Oxidative stress occurs from underlying cell damage caused by reactive chemicals called free radicals. Too much oxidative stress and a deficiency in antioxidants can lead to heart disease and other health problems. In a 6-week study of 106 adults with metabolic syndrome, ingesting 600 mg of dried barberry per day reduced oxidative stress substantially more than a placebo. According to these findings, consuming the berries may minimize your risk of acquiring metabolic syndrome risk factors and the oxidative stress that comes with it. However, more research is required.

5. Good for Dental Health

Barberry extract has been demonstrated to reduce inflammation in test tubes, most likely due to berberine’s anti-inflammatory properties. As a result, it could aid in treating inflammatory dental illnesses such as gingivitis, which is characterized by plaque accumulation, swelling, and irritation of the gums. In a study of 45 boys aged 11 to 12, administering barberry dental gel for 21 days dramatically decreased plaque and gingivitis compared to a placebo.

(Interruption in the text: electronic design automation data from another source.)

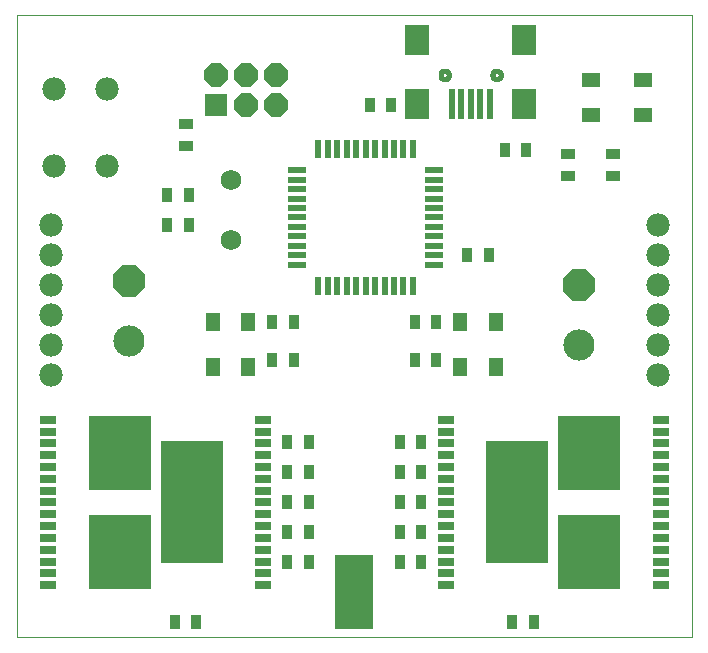
<source format=gts>
G75*
%MOIN*%
%OFA0B0*%
%FSLAX24Y24*%
%IPPOS*%
%LPD*%
%AMOC8*
5,1,8,0,0,1.08239X$1,22.5*
%
%ADD10C,0.0000*%
%ADD11R,0.1250X0.2500*%
%ADD12R,0.0355X0.0512*%
%ADD13R,0.0512X0.0355*%
%ADD14R,0.0512X0.0591*%
%ADD15R,0.0591X0.0512*%
%ADD16C,0.1040*%
%ADD17OC8,0.1040*%
%ADD18C,0.0780*%
%ADD19R,0.0237X0.0631*%
%ADD20R,0.0631X0.0237*%
%ADD21C,0.0690*%
%ADD22R,0.0552X0.0304*%
%ADD23R,0.2107X0.4095*%
%ADD24R,0.2107X0.2493*%
%ADD25R,0.0780X0.0780*%
%ADD26OC8,0.0780*%
%ADD27C,0.0161*%
%ADD28R,0.0237X0.1024*%
%ADD29R,0.0827X0.1024*%
D10*
X000142Y000220D02*
X000142Y020966D01*
X022637Y020966D01*
X022637Y000220D01*
X000142Y000220D01*
D11*
X011392Y001720D03*
D12*
X012912Y002720D03*
X013621Y002720D03*
X013621Y003720D03*
X012912Y003720D03*
X012912Y004720D03*
X013621Y004720D03*
X013621Y005720D03*
X012912Y005720D03*
X012912Y006720D03*
X013621Y006720D03*
X013412Y009470D03*
X014121Y009470D03*
X014121Y010720D03*
X013412Y010720D03*
X015162Y012970D03*
X015871Y012970D03*
X016412Y016470D03*
X017121Y016470D03*
X012621Y017970D03*
X011912Y017970D03*
X005871Y014970D03*
X005162Y014970D03*
X005162Y013970D03*
X005871Y013970D03*
X008662Y010720D03*
X009371Y010720D03*
X009371Y009470D03*
X008662Y009470D03*
X009162Y006720D03*
X009871Y006720D03*
X009871Y005720D03*
X009162Y005720D03*
X009162Y004720D03*
X009871Y004720D03*
X009871Y003720D03*
X009162Y003720D03*
X009162Y002720D03*
X009871Y002720D03*
X006121Y000720D03*
X005412Y000720D03*
X016662Y000720D03*
X017371Y000720D03*
D13*
X018517Y015616D03*
X018517Y016324D03*
X020017Y016324D03*
X020017Y015616D03*
X005767Y016616D03*
X005767Y017324D03*
D14*
X006676Y010720D03*
X007857Y010720D03*
X007857Y009220D03*
X006676Y009220D03*
X014926Y009220D03*
X016107Y009220D03*
X016107Y010720D03*
X014926Y010720D03*
D15*
X019267Y017629D03*
X019267Y018811D03*
X021017Y018811D03*
X021017Y017629D03*
D16*
X018892Y009970D03*
X003892Y010095D03*
D17*
X003892Y012095D03*
X018892Y011970D03*
D18*
X021517Y011970D03*
X021517Y010970D03*
X021517Y009970D03*
X021517Y008970D03*
X021517Y012970D03*
X021517Y013970D03*
X003157Y015940D03*
X001377Y015940D03*
X001267Y013970D03*
X001267Y012970D03*
X001267Y011970D03*
X001267Y010970D03*
X001267Y009970D03*
X001267Y008970D03*
X001377Y018500D03*
X003157Y018500D03*
D19*
X010192Y016503D03*
X010507Y016503D03*
X010822Y016503D03*
X011137Y016503D03*
X011452Y016503D03*
X011767Y016503D03*
X012082Y016503D03*
X012397Y016503D03*
X012712Y016503D03*
X013027Y016503D03*
X013341Y016503D03*
X013341Y011937D03*
X013027Y011937D03*
X012712Y011937D03*
X012397Y011937D03*
X012082Y011937D03*
X011767Y011937D03*
X011452Y011937D03*
X011137Y011937D03*
X010822Y011937D03*
X010507Y011937D03*
X010192Y011937D03*
D20*
X009483Y012645D03*
X009483Y012960D03*
X009483Y013275D03*
X009483Y013590D03*
X009483Y013905D03*
X009483Y014220D03*
X009483Y014535D03*
X009483Y014850D03*
X009483Y015165D03*
X009483Y015480D03*
X009483Y015795D03*
X014050Y015795D03*
X014050Y015480D03*
X014050Y015165D03*
X014050Y014850D03*
X014050Y014535D03*
X014050Y014220D03*
X014050Y013905D03*
X014050Y013590D03*
X014050Y013275D03*
X014050Y012960D03*
X014050Y012645D03*
D21*
X007267Y013470D03*
X007267Y015470D03*
D22*
X008349Y007476D03*
X008349Y007082D03*
X008349Y006689D03*
X008349Y006295D03*
X008349Y005901D03*
X008349Y005507D03*
X008349Y005114D03*
X008349Y004720D03*
X008349Y004326D03*
X008349Y003933D03*
X008349Y003539D03*
X008349Y003145D03*
X008349Y002751D03*
X008349Y002358D03*
X008349Y001964D03*
X014434Y001964D03*
X014434Y002358D03*
X014434Y002751D03*
X014434Y003145D03*
X014434Y003539D03*
X014434Y003933D03*
X014434Y004326D03*
X014434Y004720D03*
X014434Y005114D03*
X014434Y005507D03*
X014434Y005901D03*
X014434Y006295D03*
X014434Y006689D03*
X014434Y007082D03*
X014434Y007476D03*
X021599Y007476D03*
X021599Y007082D03*
X021599Y006689D03*
X021599Y006295D03*
X021599Y005901D03*
X021599Y005507D03*
X021599Y005114D03*
X021599Y004720D03*
X021599Y004326D03*
X021599Y003933D03*
X021599Y003539D03*
X021599Y003145D03*
X021599Y002751D03*
X021599Y002358D03*
X021599Y001964D03*
X001184Y001964D03*
X001184Y002358D03*
X001184Y002751D03*
X001184Y003145D03*
X001184Y003539D03*
X001184Y003933D03*
X001184Y004326D03*
X001184Y004720D03*
X001184Y005114D03*
X001184Y005507D03*
X001184Y005901D03*
X001184Y006295D03*
X001184Y006689D03*
X001184Y007082D03*
X001184Y007476D03*
D23*
X005967Y004720D03*
X016816Y004720D03*
D24*
X019217Y003080D03*
X019217Y006360D03*
X003566Y006360D03*
X003566Y003080D03*
D25*
X006767Y017970D03*
D26*
X007767Y017970D03*
X008767Y017970D03*
X008767Y018970D03*
X007767Y018970D03*
X006767Y018970D03*
D27*
X014263Y018970D02*
X014265Y018993D01*
X014271Y019016D01*
X014281Y019037D01*
X014294Y019057D01*
X014310Y019074D01*
X014329Y019088D01*
X014350Y019098D01*
X014372Y019105D01*
X014395Y019108D01*
X014419Y019107D01*
X014441Y019102D01*
X014463Y019093D01*
X014483Y019081D01*
X014501Y019065D01*
X014515Y019047D01*
X014527Y019027D01*
X014535Y019005D01*
X014539Y018982D01*
X014539Y018958D01*
X014535Y018935D01*
X014527Y018913D01*
X014515Y018893D01*
X014501Y018875D01*
X014483Y018859D01*
X014463Y018847D01*
X014441Y018838D01*
X014419Y018833D01*
X014395Y018832D01*
X014372Y018835D01*
X014350Y018842D01*
X014329Y018852D01*
X014310Y018866D01*
X014294Y018883D01*
X014281Y018903D01*
X014271Y018924D01*
X014265Y018947D01*
X014263Y018970D01*
X015995Y018970D02*
X015997Y018993D01*
X016003Y019016D01*
X016013Y019037D01*
X016026Y019057D01*
X016042Y019074D01*
X016061Y019088D01*
X016082Y019098D01*
X016104Y019105D01*
X016127Y019108D01*
X016151Y019107D01*
X016173Y019102D01*
X016195Y019093D01*
X016215Y019081D01*
X016233Y019065D01*
X016247Y019047D01*
X016259Y019027D01*
X016267Y019005D01*
X016271Y018982D01*
X016271Y018958D01*
X016267Y018935D01*
X016259Y018913D01*
X016247Y018893D01*
X016233Y018875D01*
X016215Y018859D01*
X016195Y018847D01*
X016173Y018838D01*
X016151Y018833D01*
X016127Y018832D01*
X016104Y018835D01*
X016082Y018842D01*
X016061Y018852D01*
X016042Y018866D01*
X016026Y018883D01*
X016013Y018903D01*
X016003Y018924D01*
X015997Y018947D01*
X015995Y018970D01*
D28*
X015897Y017986D03*
X015582Y017986D03*
X015267Y017986D03*
X014952Y017986D03*
X014637Y017986D03*
D29*
X013495Y017986D03*
X013495Y020151D03*
X017038Y020151D03*
X017038Y017986D03*
M02*

</source>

Barberry gel was also more effective than typical anti-plaque toothpaste in the study, but the difference was insignificant. These findings indicate that barberry treatments may benefit tooth health, but additional research is needed.

6. It May have Anticancer Effects

Barberries have anticancer properties in multiple ways, all related to berberine.

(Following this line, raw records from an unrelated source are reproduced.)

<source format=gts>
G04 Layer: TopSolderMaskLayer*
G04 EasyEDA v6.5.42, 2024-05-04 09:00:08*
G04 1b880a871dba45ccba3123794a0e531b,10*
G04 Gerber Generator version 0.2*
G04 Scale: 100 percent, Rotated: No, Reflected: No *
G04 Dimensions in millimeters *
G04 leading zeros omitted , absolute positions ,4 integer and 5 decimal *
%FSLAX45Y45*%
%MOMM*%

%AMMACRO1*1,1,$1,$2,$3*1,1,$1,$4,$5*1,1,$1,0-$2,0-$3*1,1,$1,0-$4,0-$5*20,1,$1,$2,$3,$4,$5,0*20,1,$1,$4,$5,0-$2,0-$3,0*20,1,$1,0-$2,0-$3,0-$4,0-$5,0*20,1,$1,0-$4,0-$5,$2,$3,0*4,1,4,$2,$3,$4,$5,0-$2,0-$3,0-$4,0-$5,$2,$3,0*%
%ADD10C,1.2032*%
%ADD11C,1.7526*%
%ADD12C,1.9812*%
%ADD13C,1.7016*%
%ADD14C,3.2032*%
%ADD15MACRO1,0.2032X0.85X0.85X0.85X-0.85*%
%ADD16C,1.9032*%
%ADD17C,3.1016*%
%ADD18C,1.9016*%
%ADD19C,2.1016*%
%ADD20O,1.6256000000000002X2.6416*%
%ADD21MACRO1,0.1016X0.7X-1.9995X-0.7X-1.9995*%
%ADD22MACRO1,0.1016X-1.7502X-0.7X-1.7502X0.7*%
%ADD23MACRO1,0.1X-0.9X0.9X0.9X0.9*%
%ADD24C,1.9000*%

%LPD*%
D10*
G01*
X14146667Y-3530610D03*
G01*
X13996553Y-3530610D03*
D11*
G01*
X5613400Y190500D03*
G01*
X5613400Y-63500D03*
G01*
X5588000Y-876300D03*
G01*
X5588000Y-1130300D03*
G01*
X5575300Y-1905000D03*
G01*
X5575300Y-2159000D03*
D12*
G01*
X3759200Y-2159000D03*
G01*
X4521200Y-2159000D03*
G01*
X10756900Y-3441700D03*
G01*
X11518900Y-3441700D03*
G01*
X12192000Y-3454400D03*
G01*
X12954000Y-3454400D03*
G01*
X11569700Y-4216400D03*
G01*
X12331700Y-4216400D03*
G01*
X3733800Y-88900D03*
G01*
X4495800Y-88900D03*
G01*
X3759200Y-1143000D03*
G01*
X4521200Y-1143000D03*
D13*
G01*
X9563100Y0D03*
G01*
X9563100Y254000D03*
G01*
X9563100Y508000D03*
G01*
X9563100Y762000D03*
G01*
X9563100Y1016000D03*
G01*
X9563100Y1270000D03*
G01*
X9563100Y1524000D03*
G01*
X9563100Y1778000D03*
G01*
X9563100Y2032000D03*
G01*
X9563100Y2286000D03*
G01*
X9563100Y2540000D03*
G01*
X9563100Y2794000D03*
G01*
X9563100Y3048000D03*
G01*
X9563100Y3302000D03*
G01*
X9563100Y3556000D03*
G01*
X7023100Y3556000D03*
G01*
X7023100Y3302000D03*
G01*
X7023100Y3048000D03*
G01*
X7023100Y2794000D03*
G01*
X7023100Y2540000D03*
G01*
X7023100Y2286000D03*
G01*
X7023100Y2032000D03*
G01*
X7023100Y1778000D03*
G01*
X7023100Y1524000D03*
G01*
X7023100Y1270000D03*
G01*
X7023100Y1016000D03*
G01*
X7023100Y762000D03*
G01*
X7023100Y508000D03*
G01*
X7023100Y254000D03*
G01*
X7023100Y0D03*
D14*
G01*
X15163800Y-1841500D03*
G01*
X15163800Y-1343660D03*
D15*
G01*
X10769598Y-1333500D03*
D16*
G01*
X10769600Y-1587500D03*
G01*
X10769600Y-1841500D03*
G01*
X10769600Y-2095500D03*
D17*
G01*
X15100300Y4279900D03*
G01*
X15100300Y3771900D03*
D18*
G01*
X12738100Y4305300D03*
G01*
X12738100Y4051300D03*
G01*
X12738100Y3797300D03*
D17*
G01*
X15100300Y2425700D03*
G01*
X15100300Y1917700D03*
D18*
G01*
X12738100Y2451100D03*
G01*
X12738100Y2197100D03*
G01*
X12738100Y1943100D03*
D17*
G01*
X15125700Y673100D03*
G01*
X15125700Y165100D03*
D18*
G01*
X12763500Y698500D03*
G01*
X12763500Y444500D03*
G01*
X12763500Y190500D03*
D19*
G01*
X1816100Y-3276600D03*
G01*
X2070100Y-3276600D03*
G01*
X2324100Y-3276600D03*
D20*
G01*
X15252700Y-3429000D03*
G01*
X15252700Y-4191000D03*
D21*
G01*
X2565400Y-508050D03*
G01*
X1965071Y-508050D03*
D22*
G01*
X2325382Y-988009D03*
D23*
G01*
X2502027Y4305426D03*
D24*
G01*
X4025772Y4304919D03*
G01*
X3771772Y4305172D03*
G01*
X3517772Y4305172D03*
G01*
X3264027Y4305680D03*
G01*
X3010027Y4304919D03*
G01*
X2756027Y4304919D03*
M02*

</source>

As an antioxidant, Berberine may help combat the oxidative damage connected to the development of cancer. In addition to causing cancer cell death, preventing cell replication, and inhibiting enzymes involved in cancer cell life cycles, berberine may also cause cancer cell death.

Berberine inhibits tumour growth and kills human prostate, liver, bone, and breast cancer cells in test-tube investigations. Barberries may treat and prevent cancer, but further research is needed.

7. May Help Fight Acne

Acne, a skin ailment characterized by inflammatory bumps and pimples, maybe helped by barberries.

Berberine and other substances found in barberries may help prevent acne-related inflammation and infections. In teens with moderate to severe acne, 600 mg of dried barberry extract each day for four weeks decreased blemishes.

This berry extract may cure teenage acne safely and effectively, but more research is needed.

8. Easy to Add to your Diet

Barberries have a tangy, somewhat sweet flavour and can be eaten fresh, in a jam, or as a side dish or salad ingredient. They can also be made into juice or tea.

Dried capsules, liquid extracts, and ointments or gels made from whole berries or berberine extract are all available as supplements for barberry. However, there is no recommended dosage for barberry or berberine supplements due to the lack of human study. While most people consider barberries harmless, there have been reports that significant amounts or high supplemental doses can induce stomach distress and diarrhea.

Furthermore, no studies on the effects of barberries on children, pregnant or lactating women have been conducted. As a result, supplements containing barberry or berberine should be avoided in these people. Use whole, fresh barberries in your cooking to reap the potential health benefits barberries. If you’re interested in taking a barberry or berberine supplement, talk to your doctor first, and opt for one that has been quality-tested by a third party.


Barberries are the sour, red berries of the Berberis vulgaris shrub. Berberine, a unique antioxidant, may help regulate blood sugar, diarrhoea, and inflammation from dental infections and acne.Including barberries in your diet may provide some health benefits, but before taking additional barberry or berberine, visit your healthcare professional.

Due to their unique flavour, barberries are added to stews, salads, oat, and rice dishes, among other things. Polo, a saffron rice dish with barberries, golden fried onions, and fried almonds, is the base for Zereshk polo, a traditional Persian chicken dish. Dried barberries add tanginess to bread and meatloaf in several parts of the world.